What Does the Windows 11 Store’s 'Open Approach' Mean For Consumers?

One store vs. many

Key Takeaways

  • With Windows 11, Microsoft is opening its built-in apps store to other companies, including Amazon, Google, Disney, and Zoom.
  • It's recently indicated that it wants to bring independent storefronts, such as Steam and Epic, into the Windows app store environment.
  • Unless Microsoft plans to bribe major players, it’s hard to see what would bring those independent storefronts to the table on this.
Windows 11 store homepage


Many Windows 10 users have multiple apps for various digital storefronts cluttering their hard drive, and Microsoft has a plan to deal with that inconvenience in Windows 11.

One of the big features of the Windows 11 reveal in June was the revamp of its built-in app store. Specifically, how it's been opened up for other companies, such as Adobe, Zoom, Google, and Amazon. The goal, then, is that Windows 11 users can simply use the Microsoft Store for everything, including independent storefronts like Steam. This might be the app-store streamlining the market has low-key been asking for, but is it actually beneficial to consumers, and would it actually work?

"Microsoft's move of unifying apps to the Windows 11 store will make it a go-to store for apps," said Harriet Chan, co-founder of CocoFinder, in a DM to Lifewire. "One can easily get an app with a single search, instead of launching other platforms and trying hard to find our desired apps."


In theory, this could do a lot to streamline your desktop. It's not hard for anyone who uses a Windows 10 computer to end up with a half-dozen or more different storefront apps, whether they're for gaming, graphics, design, or office work. Just packing all that into the Microsoft Store could save the average user a lot of time, effort, and hard drive space.

The effort to revitalize the Microsoft Store, in general, is also a potential benefit to consumers, as well as publishers. Frankly, the general malaise of Windows 10's store has consistently been one of the strangest things about the operating system, so even a mild revamp can only be helpful to the overall user experience.
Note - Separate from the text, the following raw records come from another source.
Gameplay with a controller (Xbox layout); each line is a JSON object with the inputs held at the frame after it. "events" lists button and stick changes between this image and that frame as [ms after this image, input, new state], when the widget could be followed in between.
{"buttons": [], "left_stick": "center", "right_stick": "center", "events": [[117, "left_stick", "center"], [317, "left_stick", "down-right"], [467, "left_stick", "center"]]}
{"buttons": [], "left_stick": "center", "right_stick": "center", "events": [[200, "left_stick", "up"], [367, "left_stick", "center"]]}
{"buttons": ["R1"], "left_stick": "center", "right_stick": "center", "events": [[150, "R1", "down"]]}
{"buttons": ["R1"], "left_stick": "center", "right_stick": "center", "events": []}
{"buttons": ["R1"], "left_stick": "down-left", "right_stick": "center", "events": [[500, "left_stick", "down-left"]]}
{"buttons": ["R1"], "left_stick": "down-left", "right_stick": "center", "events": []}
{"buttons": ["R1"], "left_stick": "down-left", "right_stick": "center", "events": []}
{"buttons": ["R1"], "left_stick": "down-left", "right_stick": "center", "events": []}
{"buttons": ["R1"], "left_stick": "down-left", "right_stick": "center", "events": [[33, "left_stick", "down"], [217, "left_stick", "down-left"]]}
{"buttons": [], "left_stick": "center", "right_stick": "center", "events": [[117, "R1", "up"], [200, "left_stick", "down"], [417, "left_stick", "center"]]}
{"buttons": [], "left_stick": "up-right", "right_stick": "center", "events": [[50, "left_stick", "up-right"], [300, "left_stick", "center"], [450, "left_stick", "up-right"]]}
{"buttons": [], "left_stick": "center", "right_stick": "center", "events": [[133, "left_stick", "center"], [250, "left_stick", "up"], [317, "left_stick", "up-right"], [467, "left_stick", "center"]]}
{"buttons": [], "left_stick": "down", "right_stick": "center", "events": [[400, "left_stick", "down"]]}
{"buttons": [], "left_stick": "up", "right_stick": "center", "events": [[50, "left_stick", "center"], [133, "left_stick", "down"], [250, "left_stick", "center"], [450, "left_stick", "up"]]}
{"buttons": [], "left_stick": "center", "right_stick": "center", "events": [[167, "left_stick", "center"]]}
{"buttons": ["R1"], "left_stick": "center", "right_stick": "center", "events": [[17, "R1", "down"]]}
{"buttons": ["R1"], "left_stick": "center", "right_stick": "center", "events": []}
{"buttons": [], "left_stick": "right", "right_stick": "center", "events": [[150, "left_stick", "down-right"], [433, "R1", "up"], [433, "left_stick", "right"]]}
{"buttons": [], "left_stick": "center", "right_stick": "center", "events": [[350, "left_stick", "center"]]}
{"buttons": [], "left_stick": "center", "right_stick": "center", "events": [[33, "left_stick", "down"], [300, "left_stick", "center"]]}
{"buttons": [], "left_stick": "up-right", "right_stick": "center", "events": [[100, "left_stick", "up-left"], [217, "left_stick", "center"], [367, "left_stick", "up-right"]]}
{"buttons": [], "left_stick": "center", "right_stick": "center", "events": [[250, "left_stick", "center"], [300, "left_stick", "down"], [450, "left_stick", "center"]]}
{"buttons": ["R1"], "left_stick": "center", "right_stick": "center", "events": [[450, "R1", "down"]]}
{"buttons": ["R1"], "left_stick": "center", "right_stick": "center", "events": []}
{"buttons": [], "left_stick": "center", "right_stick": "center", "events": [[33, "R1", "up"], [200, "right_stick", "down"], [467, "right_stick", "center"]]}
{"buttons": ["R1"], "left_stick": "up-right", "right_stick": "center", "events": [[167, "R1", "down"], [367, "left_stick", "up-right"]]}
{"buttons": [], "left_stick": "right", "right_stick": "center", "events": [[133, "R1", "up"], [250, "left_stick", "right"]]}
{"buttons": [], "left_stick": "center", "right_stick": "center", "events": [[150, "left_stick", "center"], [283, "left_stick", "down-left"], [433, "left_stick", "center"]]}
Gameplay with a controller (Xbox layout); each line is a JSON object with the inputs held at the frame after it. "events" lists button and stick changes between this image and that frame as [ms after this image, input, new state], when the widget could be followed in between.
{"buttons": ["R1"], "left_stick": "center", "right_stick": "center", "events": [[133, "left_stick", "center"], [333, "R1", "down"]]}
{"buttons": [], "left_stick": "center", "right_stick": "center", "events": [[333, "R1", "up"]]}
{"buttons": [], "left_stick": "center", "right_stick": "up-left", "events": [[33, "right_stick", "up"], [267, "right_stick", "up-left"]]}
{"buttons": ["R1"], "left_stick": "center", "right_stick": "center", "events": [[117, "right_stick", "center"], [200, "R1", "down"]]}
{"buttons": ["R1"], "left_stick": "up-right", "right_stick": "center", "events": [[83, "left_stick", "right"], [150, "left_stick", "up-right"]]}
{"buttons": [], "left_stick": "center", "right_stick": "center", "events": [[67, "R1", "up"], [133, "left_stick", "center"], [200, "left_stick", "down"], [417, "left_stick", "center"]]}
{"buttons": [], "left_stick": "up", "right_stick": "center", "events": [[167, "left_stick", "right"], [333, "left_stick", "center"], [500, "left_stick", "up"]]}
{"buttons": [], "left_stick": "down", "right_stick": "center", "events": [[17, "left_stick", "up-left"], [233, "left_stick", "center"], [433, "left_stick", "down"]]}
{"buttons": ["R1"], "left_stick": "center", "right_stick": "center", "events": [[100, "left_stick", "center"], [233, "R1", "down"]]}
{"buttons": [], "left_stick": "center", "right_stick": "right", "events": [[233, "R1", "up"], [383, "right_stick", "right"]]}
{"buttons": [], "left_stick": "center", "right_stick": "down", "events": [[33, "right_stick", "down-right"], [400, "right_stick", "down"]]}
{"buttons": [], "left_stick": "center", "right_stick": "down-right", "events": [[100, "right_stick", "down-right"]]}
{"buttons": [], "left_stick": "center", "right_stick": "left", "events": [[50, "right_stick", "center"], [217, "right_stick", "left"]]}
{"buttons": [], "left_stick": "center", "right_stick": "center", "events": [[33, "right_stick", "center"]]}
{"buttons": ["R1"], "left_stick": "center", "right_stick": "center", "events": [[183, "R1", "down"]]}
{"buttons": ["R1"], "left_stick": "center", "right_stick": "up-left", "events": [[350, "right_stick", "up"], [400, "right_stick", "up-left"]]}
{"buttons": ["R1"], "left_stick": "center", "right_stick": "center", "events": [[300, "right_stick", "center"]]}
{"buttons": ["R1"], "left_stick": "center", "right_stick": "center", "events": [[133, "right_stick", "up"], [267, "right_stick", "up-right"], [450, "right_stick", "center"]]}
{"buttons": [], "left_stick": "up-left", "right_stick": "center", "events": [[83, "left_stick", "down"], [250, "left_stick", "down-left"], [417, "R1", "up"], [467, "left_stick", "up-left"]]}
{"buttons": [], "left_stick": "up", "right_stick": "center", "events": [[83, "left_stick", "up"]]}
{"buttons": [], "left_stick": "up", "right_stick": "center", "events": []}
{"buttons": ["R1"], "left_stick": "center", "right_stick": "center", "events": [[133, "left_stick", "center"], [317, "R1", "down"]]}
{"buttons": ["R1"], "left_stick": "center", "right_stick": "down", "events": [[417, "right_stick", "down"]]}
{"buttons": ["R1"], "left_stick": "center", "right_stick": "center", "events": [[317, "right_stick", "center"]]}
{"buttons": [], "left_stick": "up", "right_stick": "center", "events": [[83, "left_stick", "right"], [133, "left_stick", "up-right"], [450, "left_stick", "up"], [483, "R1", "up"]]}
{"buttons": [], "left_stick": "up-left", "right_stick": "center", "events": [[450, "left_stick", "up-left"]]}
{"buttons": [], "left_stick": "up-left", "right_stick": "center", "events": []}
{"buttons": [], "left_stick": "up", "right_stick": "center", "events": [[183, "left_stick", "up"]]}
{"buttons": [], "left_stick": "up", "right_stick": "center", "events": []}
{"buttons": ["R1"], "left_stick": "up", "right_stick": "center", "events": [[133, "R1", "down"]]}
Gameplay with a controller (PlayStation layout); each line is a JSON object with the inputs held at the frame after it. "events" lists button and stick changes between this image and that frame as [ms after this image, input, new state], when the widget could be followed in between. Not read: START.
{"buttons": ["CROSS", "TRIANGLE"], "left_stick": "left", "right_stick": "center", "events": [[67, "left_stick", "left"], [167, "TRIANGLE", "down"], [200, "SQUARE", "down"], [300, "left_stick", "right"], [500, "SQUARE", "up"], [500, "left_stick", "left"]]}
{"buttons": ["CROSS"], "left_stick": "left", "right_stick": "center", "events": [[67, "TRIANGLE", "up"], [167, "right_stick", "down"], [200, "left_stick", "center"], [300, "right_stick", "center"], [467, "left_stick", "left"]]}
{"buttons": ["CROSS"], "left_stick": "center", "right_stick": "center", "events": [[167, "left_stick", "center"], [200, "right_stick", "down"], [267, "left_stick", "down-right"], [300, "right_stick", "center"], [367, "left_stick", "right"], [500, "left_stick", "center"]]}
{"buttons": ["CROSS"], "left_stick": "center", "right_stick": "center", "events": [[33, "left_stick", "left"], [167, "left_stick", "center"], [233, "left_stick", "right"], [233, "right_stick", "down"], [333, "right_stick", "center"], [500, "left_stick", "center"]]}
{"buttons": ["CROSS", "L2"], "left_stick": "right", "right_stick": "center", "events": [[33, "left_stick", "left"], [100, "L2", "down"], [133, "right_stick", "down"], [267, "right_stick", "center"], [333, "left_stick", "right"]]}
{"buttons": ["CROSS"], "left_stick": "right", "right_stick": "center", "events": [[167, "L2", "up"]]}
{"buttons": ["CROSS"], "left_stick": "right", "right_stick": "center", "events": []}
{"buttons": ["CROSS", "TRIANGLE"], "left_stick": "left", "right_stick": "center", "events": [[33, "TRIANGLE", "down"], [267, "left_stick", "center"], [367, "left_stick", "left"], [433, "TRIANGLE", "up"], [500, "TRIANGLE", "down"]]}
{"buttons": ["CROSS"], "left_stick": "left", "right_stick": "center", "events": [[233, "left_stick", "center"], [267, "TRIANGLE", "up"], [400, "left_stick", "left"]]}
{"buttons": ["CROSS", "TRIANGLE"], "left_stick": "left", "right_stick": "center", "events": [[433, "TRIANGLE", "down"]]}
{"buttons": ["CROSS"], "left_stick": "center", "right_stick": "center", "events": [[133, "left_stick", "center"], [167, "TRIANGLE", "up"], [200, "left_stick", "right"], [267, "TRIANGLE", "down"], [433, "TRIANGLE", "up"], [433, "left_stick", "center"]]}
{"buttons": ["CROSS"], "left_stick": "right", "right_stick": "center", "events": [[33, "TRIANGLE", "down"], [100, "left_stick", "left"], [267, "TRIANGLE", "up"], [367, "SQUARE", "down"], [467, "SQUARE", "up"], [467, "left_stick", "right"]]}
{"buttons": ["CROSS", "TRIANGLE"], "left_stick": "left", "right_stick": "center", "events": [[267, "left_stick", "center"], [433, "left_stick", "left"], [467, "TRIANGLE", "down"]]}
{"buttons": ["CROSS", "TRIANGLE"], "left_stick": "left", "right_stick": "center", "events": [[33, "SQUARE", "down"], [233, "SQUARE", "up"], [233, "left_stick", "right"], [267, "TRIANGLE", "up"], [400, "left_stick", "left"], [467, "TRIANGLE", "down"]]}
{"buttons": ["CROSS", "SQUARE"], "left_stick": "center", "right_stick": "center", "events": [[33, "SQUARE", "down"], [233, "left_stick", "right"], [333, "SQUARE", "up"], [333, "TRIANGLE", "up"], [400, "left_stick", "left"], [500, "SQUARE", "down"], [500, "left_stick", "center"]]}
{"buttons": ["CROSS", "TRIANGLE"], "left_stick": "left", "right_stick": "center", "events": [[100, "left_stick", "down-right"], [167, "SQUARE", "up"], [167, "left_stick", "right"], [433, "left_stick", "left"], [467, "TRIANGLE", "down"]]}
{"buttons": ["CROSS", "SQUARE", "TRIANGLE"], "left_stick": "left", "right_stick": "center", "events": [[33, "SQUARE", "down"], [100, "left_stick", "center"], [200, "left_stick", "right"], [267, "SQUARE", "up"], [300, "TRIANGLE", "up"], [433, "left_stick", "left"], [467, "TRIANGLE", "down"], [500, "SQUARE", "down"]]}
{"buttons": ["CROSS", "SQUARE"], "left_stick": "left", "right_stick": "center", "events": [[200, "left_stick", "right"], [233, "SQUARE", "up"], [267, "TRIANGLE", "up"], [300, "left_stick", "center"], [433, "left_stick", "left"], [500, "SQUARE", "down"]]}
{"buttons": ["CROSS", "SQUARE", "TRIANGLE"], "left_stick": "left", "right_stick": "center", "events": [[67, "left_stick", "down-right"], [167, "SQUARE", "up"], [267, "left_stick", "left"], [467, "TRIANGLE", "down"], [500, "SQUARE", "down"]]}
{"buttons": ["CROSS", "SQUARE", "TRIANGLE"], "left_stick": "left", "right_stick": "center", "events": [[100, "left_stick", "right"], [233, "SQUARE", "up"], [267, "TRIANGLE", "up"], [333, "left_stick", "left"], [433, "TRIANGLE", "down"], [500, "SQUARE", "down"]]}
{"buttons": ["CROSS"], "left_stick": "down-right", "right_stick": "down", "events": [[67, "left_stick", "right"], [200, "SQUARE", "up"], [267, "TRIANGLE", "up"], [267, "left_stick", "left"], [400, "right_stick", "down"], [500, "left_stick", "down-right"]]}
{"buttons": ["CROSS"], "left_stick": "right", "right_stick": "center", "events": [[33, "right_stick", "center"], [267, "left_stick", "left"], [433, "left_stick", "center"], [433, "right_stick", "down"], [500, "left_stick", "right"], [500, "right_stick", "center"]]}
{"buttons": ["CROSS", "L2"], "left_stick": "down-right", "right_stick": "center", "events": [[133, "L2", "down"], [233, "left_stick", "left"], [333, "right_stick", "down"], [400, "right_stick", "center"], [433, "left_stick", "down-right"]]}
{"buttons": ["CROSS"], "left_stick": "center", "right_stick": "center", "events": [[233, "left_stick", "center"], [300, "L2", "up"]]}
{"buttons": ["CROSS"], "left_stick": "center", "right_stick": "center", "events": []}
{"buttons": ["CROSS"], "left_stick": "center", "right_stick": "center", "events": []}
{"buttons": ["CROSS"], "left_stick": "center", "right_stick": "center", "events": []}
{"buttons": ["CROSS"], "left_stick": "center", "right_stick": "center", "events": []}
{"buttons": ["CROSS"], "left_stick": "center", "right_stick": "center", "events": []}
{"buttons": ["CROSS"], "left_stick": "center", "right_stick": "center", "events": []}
However, it’s not at all guaranteed that Microsoft’s changes actually will create the unified experience it’s angling for. It recently changed its terms of service so, starting later this summer, both game and app publishers will get larger shares of revenue. In theory, that means there should be more and better products available on the Microsoft Store, even before Windows 11 comes out.

It does make the Microsoft Store a more viable option for publishers, but it’s not much of an incentive for companies already doing well in the current environment. In fact, it’s hard to see why big independent storefronts like Steam would want to move to Microsoft’s model at all.

"Why would anyone feel the need to take the extra step to find Steam in the store first?" asked Hannah Hart, technology writer at ProPrivacy, in a DM to Lifewire. "In fact, Steam purportedly rakes in billions of dollars per year from sales. Does it need the added exposure of a place in the Microsoft Store? It’s Microsoft that stands to benefit the most from this hypothetical alliance."

Double-Edged Swords

That’s a point that can usefully be made about the entire initiative: it’s better for Microsoft than it is for almost anyone else.

In a theoretical future where a consumer can get almost anything from the store they already have, without the need for multiple searches, installers, storefronts, and accounts, it would dramatically streamline the overall Windows user experience. However, it’s also a deliberate attempt to put every available egg into a single company’s particularly spacious basket.

Microsoft's move of unifying apps to the Windows 11 store will make it a go-to store for apps.

"This is great for Microsoft, seeing as it’ll be able to more closely control the user journey, but users, themselves, will also surely benefit from having a lot of easy to find content in one place," said Hart. "In fact, if the Windows 11 store acts as a centralized hub for managing games and apps, and all their various updates, it could be a game-changer."

Microsoft’s Panos Panay has made it clear that the Store’s new policies are meant to simply encourage developer participation, rather than putting up a Google- or Apple-style "walled garden" for Windows users. Participation is not mandatory.

However, the downside of having a single portal for apps is that something could happen to the portal.

"Microsoft’s decision to unify all these apps under one roof means that they want to be the go-to option for anyone looking for apps on the platform," said Katherine Brown, co-founder of Spyic, in an email to Lifewire. "It poses a threat whereby should their unified platform have any glitches, then you simply run out of options on where to get an app."

That’s Microsoft’s overall coin flip. It could dramatically smooth the Windows experience with its new Store, but that convenience has both costs and risks to the end user.